### AVAILABLE RECORDS:
++++++++++

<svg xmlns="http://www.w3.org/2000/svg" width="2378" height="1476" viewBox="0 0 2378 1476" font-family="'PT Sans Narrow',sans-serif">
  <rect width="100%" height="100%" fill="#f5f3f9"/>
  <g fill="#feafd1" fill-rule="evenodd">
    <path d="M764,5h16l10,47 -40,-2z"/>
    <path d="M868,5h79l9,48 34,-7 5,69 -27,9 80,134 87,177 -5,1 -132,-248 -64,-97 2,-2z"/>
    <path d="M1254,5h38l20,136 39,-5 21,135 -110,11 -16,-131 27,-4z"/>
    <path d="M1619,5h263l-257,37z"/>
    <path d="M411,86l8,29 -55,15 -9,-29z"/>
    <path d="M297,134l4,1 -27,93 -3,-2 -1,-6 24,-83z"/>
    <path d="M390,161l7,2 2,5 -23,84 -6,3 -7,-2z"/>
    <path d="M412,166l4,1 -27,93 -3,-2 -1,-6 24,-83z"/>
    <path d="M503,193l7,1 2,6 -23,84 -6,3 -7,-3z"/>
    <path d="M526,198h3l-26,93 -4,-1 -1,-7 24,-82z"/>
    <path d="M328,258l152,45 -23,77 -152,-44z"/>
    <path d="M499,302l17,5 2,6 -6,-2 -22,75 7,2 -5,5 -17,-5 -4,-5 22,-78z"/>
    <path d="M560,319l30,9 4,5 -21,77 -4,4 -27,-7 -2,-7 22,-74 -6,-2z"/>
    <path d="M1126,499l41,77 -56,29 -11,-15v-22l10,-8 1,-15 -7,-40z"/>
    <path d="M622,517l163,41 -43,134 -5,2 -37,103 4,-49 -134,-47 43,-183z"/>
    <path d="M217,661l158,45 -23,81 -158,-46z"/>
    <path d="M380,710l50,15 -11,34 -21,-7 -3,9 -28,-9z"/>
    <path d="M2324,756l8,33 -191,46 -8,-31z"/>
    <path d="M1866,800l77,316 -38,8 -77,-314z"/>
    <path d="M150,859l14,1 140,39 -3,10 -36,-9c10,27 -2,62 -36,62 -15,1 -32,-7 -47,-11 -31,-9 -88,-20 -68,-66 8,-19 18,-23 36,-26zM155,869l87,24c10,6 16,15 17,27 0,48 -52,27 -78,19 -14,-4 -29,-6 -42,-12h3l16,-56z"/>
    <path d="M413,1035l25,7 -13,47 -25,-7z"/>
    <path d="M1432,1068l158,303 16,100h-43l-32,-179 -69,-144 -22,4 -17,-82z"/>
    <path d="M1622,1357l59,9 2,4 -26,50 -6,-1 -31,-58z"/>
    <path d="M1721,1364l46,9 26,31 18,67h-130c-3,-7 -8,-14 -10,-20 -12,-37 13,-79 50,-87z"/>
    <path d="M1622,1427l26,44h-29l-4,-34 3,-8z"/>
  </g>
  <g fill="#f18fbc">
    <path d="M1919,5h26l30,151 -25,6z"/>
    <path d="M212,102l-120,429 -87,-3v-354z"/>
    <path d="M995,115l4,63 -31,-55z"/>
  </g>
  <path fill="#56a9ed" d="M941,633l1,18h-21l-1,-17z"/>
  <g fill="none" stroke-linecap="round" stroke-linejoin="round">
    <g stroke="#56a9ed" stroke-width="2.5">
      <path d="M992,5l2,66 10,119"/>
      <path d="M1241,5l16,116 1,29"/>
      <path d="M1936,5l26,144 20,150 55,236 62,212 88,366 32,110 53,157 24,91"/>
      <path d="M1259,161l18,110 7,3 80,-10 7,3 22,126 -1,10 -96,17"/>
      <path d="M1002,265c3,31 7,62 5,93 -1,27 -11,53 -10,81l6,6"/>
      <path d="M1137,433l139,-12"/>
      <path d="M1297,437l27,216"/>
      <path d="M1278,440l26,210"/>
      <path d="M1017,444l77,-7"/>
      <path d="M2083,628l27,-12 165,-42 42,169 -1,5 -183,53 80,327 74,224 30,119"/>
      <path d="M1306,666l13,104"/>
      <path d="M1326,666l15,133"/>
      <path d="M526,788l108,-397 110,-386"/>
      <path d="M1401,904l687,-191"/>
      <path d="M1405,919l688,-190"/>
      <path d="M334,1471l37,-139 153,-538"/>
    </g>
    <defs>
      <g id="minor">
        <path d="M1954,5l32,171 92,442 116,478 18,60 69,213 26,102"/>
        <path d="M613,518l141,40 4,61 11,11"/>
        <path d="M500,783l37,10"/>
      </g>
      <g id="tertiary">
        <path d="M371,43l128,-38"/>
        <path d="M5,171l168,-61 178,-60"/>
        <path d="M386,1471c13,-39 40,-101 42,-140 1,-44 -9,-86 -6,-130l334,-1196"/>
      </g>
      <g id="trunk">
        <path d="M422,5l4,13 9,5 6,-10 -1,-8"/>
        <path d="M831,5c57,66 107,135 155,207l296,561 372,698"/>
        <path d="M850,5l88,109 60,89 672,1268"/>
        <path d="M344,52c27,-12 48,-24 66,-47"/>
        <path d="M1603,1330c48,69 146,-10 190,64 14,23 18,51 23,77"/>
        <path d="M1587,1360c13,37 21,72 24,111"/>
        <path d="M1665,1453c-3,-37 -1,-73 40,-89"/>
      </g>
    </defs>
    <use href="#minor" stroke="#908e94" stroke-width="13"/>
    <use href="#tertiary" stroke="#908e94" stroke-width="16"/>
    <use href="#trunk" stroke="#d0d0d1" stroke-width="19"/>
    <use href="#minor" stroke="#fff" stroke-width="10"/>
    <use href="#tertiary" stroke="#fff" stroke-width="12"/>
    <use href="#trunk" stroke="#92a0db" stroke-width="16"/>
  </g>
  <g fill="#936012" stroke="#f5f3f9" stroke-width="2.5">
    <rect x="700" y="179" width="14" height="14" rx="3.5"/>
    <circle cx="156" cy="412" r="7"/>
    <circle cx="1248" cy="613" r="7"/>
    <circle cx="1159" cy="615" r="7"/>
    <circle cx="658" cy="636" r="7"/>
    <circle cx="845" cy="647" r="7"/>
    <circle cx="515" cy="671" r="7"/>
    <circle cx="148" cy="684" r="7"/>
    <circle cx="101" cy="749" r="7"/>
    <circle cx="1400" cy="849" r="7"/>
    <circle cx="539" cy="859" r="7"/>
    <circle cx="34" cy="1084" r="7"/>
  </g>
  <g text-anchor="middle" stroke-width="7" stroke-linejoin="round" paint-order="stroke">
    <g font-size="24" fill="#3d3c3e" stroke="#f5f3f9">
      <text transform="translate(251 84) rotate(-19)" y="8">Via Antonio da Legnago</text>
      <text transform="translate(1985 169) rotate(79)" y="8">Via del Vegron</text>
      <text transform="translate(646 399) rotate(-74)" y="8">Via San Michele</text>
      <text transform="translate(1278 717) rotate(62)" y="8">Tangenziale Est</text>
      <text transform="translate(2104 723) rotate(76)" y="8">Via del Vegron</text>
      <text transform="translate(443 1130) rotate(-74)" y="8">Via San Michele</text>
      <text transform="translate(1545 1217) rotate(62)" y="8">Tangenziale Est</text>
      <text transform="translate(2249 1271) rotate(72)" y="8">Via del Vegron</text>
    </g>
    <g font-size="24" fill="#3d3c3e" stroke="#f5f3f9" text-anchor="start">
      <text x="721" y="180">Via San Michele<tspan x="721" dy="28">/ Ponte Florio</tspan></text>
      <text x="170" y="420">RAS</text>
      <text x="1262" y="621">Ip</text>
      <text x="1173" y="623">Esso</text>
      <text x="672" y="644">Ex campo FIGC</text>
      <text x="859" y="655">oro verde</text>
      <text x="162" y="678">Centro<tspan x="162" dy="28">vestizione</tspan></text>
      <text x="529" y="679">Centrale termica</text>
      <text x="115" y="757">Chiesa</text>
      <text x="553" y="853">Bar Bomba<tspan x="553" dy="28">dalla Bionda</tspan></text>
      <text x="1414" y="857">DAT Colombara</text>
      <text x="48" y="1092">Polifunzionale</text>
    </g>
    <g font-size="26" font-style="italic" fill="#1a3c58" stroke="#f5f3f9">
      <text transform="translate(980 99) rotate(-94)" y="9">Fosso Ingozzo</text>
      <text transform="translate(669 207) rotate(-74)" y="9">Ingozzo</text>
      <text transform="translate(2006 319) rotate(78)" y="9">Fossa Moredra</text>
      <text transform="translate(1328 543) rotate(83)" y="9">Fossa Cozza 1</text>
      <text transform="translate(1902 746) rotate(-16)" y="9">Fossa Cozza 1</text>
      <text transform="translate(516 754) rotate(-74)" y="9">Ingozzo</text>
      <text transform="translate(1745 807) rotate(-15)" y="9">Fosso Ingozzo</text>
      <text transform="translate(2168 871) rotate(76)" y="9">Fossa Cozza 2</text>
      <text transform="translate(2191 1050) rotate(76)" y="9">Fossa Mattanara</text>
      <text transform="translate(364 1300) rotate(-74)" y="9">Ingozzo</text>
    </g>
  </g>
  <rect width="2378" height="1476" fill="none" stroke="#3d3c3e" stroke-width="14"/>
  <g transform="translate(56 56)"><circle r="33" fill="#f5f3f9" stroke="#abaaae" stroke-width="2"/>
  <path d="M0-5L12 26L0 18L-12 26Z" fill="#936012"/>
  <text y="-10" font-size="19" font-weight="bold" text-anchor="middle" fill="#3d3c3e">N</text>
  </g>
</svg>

++++++++++

### WORK TO BE COMPLETED:
Go through the lines above. Select every one that has the string "round".

### EXERCISE RESPONSE:
  <g fill="none" stroke-linecap="round" stroke-linejoin="round">
  <g text-anchor="middle" stroke-width="7" stroke-linejoin="round" paint-order="stroke">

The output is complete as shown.